Podejrzewam, że komar w Juba spojrzał na mnie i pomyślał, że jestem barem - śmiał się George w rozmowie telefonicznej z dziennikarzami.
Rzecznik aktora w oświadczeniu mówi, że to nie pierwszy raz, kiedy jego klient zaraził się chorobą. Zauważa, że właściwe leczenie jest w stanie wyleczyć pacjenta. To brak właściwej opieki medycznej w afrykańskich krajach sprawia, że na chorobę umierają tam miliony ludzi rocznie.

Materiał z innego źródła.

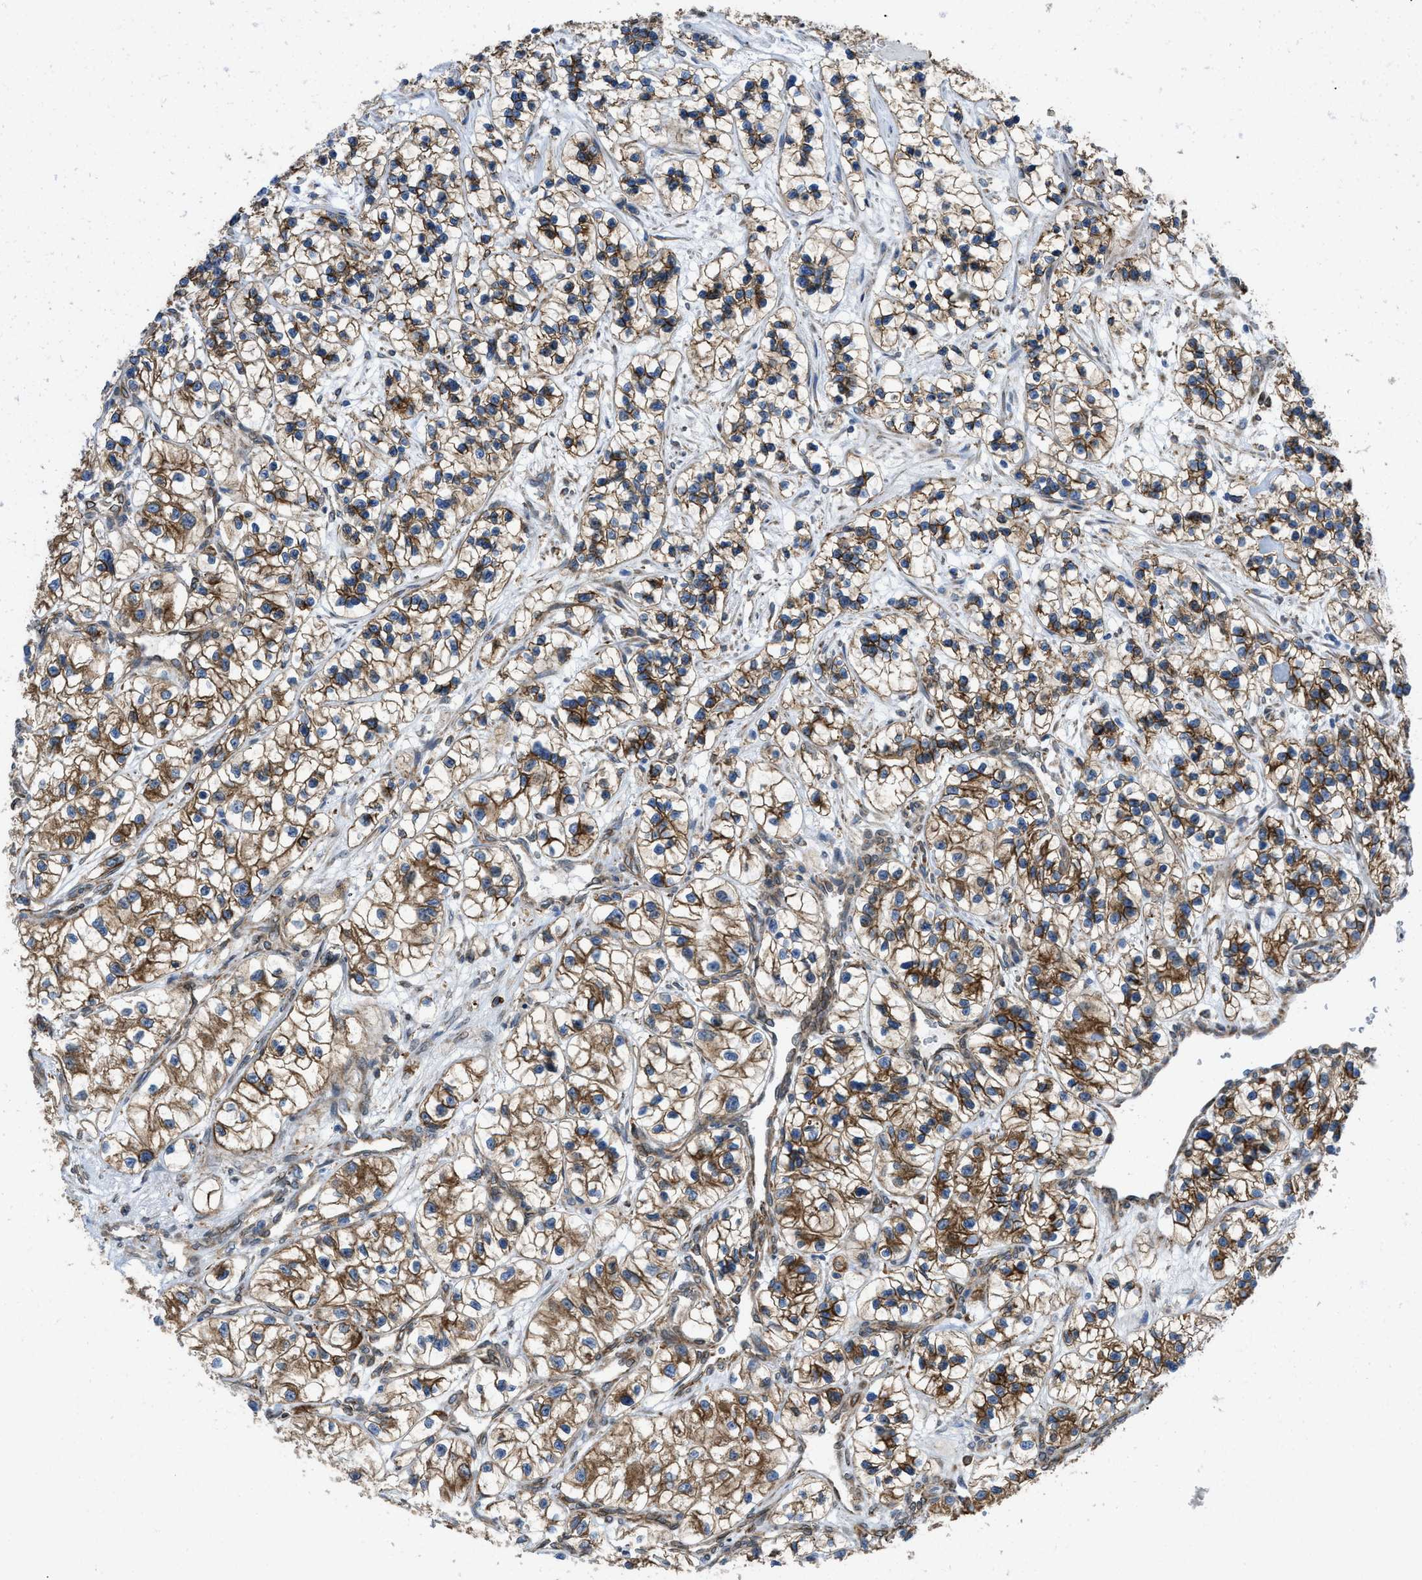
{"staining": {"intensity": "moderate", "quantity": ">75%", "location": "cytoplasmic/membranous"}, "tissue": "renal cancer", "cell_type": "Tumor cells", "image_type": "cancer", "snomed": [{"axis": "morphology", "description": "Adenocarcinoma, NOS"}, {"axis": "topography", "description": "Kidney"}], "caption": "Renal adenocarcinoma stained with DAB immunohistochemistry demonstrates medium levels of moderate cytoplasmic/membranous staining in about >75% of tumor cells.", "gene": "ERLIN2", "patient": {"sex": "female", "age": 57}}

George już wyzdrowiał po tym, jak w pierwszym tygodniu stycznia zaraził się malarią w Sudanie. To już jego drugi raz. To pokazuje, jak z właściwymi lekami, tę najbardziej śmiertelną chorobę Afryki, można zredukować do 10 dni złego samopoczucia zamiast wyroku śmierci - powiedział jego rzecznik prasowy.
To nie pierwsza gwiazda, która zaraziła się chorobą podczas pobytu w Afryce. W wakacje, podczas pobytu w Tanzanii, malarią zaraziła się brytyjska piosenkarka Cheryl Cole. Natychmiast trafiła pod opiekę lekarzy i szybko wyzdrowiała. Miejmy nadzieję, że kiedyś każdy będzie mógł liczyć na taką opiekę lekarzy.